Spanning six decades of his career, the exhibition depicts water in its varying forms, all with lyrical, philosophical undertones, and a style which encapsulates landscape and geometric motifs. All works are arranged thematically by the artist and attributed to the qualities of water: movement, tranquillity, confluence, diversion and transformation.
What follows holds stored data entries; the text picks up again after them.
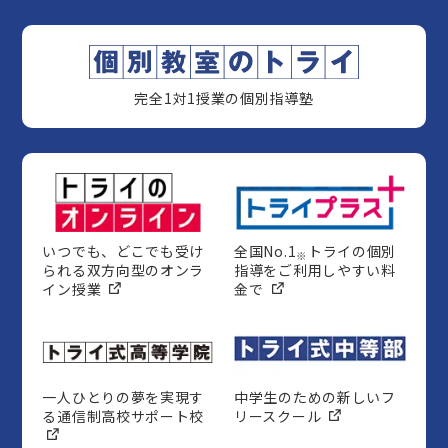
完全1対1授業の個別指導塾
いつでも、どこでも受け
全国No.1
トライの個別
※
られる双方向型のオンラ
指導をご利用しやすい料
イン授業
金で
一人ひとりの夢を実現す
中学生のための新しいフ
る通信制高校サポート校
リースクール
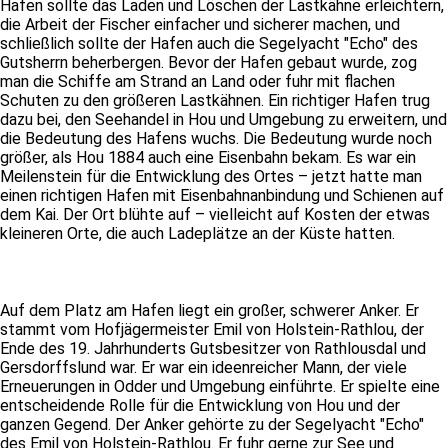
Hafen sollte das Laden und Löschen der Lastkähne erleichtern,
die Arbeit der Fischer einfacher und sicherer machen, und
schließlich sollte der Hafen auch die Segelyacht "Echo" des
Gutsherrn beherbergen. Bevor der Hafen gebaut wurde, zog
man die Schiffe am Strand an Land oder fuhr mit flachen
Schuten zu den größeren Lastkähnen. Ein richtiger Hafen trug
dazu bei, den Seehandel in Hou und Umgebung zu erweitern, und
die Bedeutung des Hafens wuchs. Die Bedeutung wurde noch
größer, als Hou 1884 auch eine Eisenbahn bekam. Es war ein
Meilenstein für die Entwicklung des Ortes – jetzt hatte man
einen richtigen Hafen mit Eisenbahnanbindung und Schienen auf
dem Kai. Der Ort blühte auf – vielleicht auf Kosten der etwas
kleineren Orte, die auch Ladeplätze an der Küste hatten.
Auf dem Platz am Hafen liegt ein großer, schwerer Anker. Er
stammt vom Hofjägermeister Emil von Holstein-Rathlou, der
Ende des 19. Jahrhunderts Gutsbesitzer von Rathlousdal und
Gersdorffslund war. Er war ein ideenreicher Mann, der viele
Erneuerungen in Odder und Umgebung einführte. Er spielte eine
entscheidende Rolle für die Entwicklung von Hou und der
ganzen Gegend. Der Anker gehörte zu der Segelyacht "Echo"
des Emil von Holstein-Rathlou. Er fuhr gerne zur See und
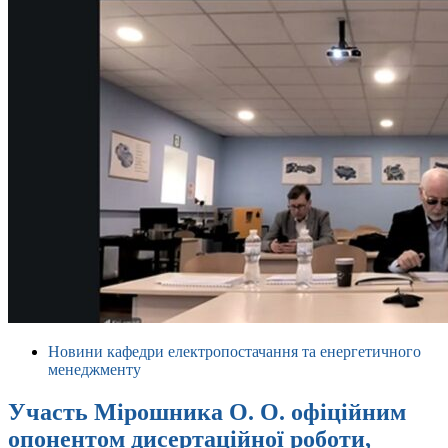
Новини кафедри електропостачання та енергетичного
менеджменту
Участь Мірошника О. О. офіційним
опонентом дисертаційної роботи,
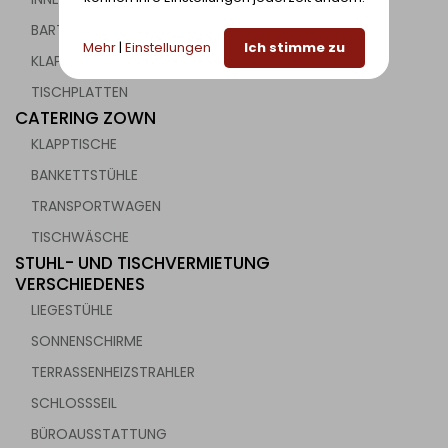
BARTISCHGESTELLE UND TISCHE
Mehr
|
Einstellungen
Ich stimme zu
KLAPPTISCHE
TISCHPLATTEN
CATERING ZOWN
KLAPPTISCHE
BANKETTSTÜHLE
TRANSPORTWAGEN
TISCHWÄSCHE
STUHL- UND TISCHVERMIETUNG
VERSCHIEDENES
LIEGESTÜHLE
SONNENSCHIRME
TERRASSENHEIZSTRAHLER
SCHLOSSSEIL
BÜROAUSSTATTUNG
Together, the exhibition provides a retrospective of artistic exploration and a metaphorical portrait of the artist’s cultural identity, tracing the fluidity of influence and innovation in painting philosophies.

 

Water – constantly seeking lower levels,

actually representing the highest virtue –

has no definite shape and can morph into many different forms,

to become springs and falls, pools and lakes,

streams and rivers, seas and oceans. - Wucius Wong

 

Sotheby’s Hong Kong contemporary ink art department head Katherine Don says, “Contemporary ink art is a category seen through the lens of artists inspired by or trained in ink painting, a medium that originated in China thousands of years ago and is distinguished for its use of ink, brush and calligraphic principle. For centuries, artists have departed from the bonds of tradition, pushed the boundaries of interpretation, and consistently rejuvenated a venerated art form. Wucius Wong is an outspoken leader of this charge."
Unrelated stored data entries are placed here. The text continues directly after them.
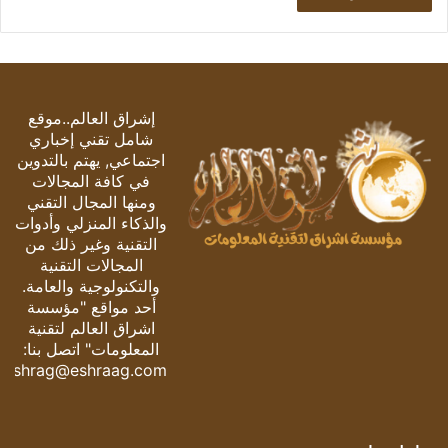
إشراق العالم..موقع
شامل تقني إخباري
اجتماعي, يهتم بالتدوين
في كافة المجالات
ومنها المجال التقني
والذكاء المنزلي وأدوات
التقنية وغير ذلك من
المجالات التقنية
والتكنولوجية والعامة.
أحد مواقع "مؤسسة
اشراق العالم لتقنية
المعلومات" اتصل بنا:
eshrag@eshraag.com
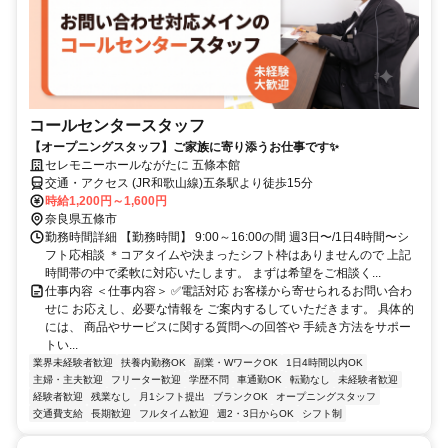
コールセンタースタッフ
【オープニングスタッフ】ご家族に寄り添うお仕事です✨
セレモニーホールながたに 五條本館
交通・アクセス (JR和歌山線)五条駅より徒歩15分
時給1,200円～1,600円
奈良県五條市
勤務時間詳細 【勤務時間】 9:00～16:00の間 週3日〜/1日4時間〜シ
フト応相談 ＊コアタイムや決まったシフト枠はありませんので 上記
時間帯の中で柔軟に対応いたします。 まずは希望をご相談く...
仕事内容 ＜仕事内容＞ ✅電話対応 お客様から寄せられるお問い合わ
せに お応えし、必要な情報を ご案内するしていただきます。 具体的
には、 商品やサービスに関する質問への回答や 手続き方法をサポー
トい...
業界未経験者歓迎
扶養内勤務OK
副業・WワークOK
1日4時間以内OK
主婦・主夫歓迎
フリーター歓迎
学歴不問
車通勤OK
転勤なし
未経験者歓迎
経験者歓迎
残業なし
月1シフト提出
ブランクOK
オープニングスタッフ
交通費支給
長期歓迎
フルタイム歓迎
週2・3日からOK
シフト制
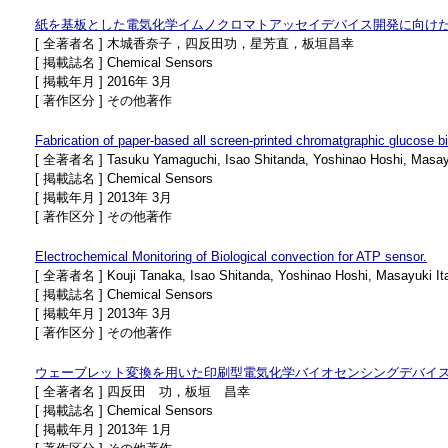
紙を基板とした電気化学イムノクロマトアッセイデバイス開発に向け
[ 全著者名 ] 木城香奈子，四反田功，星芳直，板垣昌幸
[ 掲載誌名 ] Chemical Sensors
[ 掲載年月 ] 2016年 3月
[ 著作区分 ] その他著作
Fabrication of paper-based all screen-printed chromatgraphic glucose b
[ 全著者名 ] Tasuku Yamaguchi, Isao Shitanda, Yoshinao Hoshi, Masayu
[ 掲載誌名 ] Chemical Sensors
[ 掲載年月 ] 2013年 3月
[ 著作区分 ] その他著作
Electrochemical Monitoring of Biological convection for ATP sensor.
[ 全著者名 ] Kouji Tanaka, Isao Shitanda, Yoshinao Hoshi, Masayuki It
[ 掲載誌名 ] Chemical Sensors
[ 掲載年月 ] 2013年 3月
[ 著作区分 ] その他著作
ウェーブレット変換を用いた印刷型電気化学バイオセンシングデバイ
[ 全著者名 ] 四反田 功，板垣 昌幸
[ 掲載誌名 ] Chemical Sensors
[ 掲載年月 ] 2013年 1月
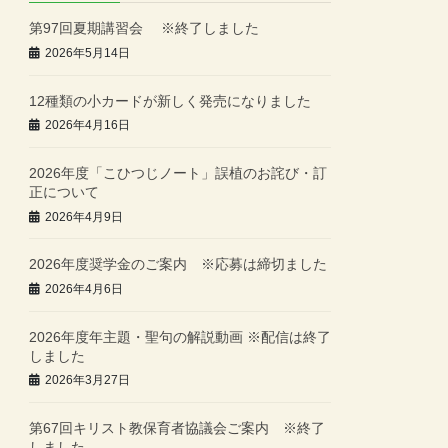
第97回夏期講習会 ※終了しました
2026年5月14日
12種類の小カードが新しく発売になりました
2026年4月16日
2026年度「こひつじノート」誤植のお詫び・訂
正について
2026年4月9日
2026年度奨学金のご案内 ※応募は締切ました
2026年4月6日
2026年度年主題・聖句の解説動画 ※配信は終了
しました
2026年3月27日
第67回キリスト教保育者協議会ご案内 ※終了
しました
Earlier this year in May, Wong received the Lifetime Achievement award from the Hong Kong Arts and Development Council.

Born in 1936 in Humen, Guangdong, Wong was raised and educated in Hong Kong. He studied traditional ink painting with Lui Shou Kwan and received a BFA and MFA in art and design from the Maryland Institute of Art in Baltimore.
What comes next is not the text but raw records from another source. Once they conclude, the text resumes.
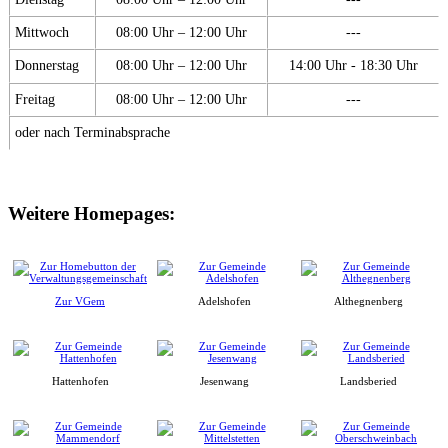
Mittwoch
08:00 Uhr – 12:00 Uhr
---
Donnerstag
08:00 Uhr – 12:00 Uhr
14:00 Uhr - 18:30 Uhr
Freitag
08:00 Uhr – 12:00 Uhr
---
oder nach Terminabsprache
Weitere Homepages:
Zur VGem
Adelshofen
Althegnenberg
Hattenhofen
Jesenwang
Landsberied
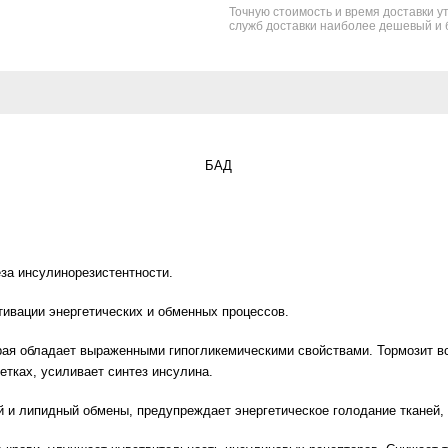
Точную стоимость и время доставки у
служб доставки наиболее дешевый и 
БАД
за инсулинорезистентности.
ивации энергетических и обменных процессов.
ая обладает выраженными гипогликемическими свойствами. Тормозит вс
етках, усиливает синтез инсулина.
 и липидный обмены, предупреждает энергетическое голодание тканей,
Throughout his time abroad, he was exposed to the works of Itten, Klee, Kandinsky and Albers, which catalysed a departure from the Chinese tradition, propelling him towards an arrival at geometric landscapes and ink paintings in pure abstraction.

He continued to create landscapes that capture the monumental grandeur of Song dynasty paintings and emphasise the lighting techniques found in Western oil paintings. Wong’s works are part of prominent international collections, including the Hong Kong Museum of Art, Shanghai Art Museum, British Museum, University of Oxford’s Ashmolean Museum of Art and Archaeology, Boston Museum of Fine Arts, Minneapolis Institute of Arts, The Art Institute of Chicago, Cleveland Museum of Art, Harvard University’s Arthur M. Sackler Museum, San Francisco Asian Art Museum, Berlin Museum of Asian Art, and the National Gallery of Victoria in Melbourne.

Known for his influential contribution to art, he is the recipient of many important honours; Wong was awarded the Emeritus Fellowship by the Hong Kong Arts Development Council in 1998, received the Bronze Bauhinia Star Medal for achievement in ink painting in 2007 from the HKSAR Government, was an Asia Society Art Gala Honoree in 2015, and most recently achieved the Lifetime Achievement Award in the Visual Arts from the Hong Kong Arts Development Council in 2017.

Today, Wong is an adjunct professor of the Fine Arts Department at the Chinese University of Hong Kong, an executive member of the Chinese Painting Institute in Beijing and an honorary museum expert advisor to the Leisure and Culture Department of the Hong Kong Government.

On Oct 21 at 2pm and 3pm, there will be a discussion with the artist in English and Chinese with Katherine Don and Josh Yiu, art museum director of the Chinese University of Hong Kong.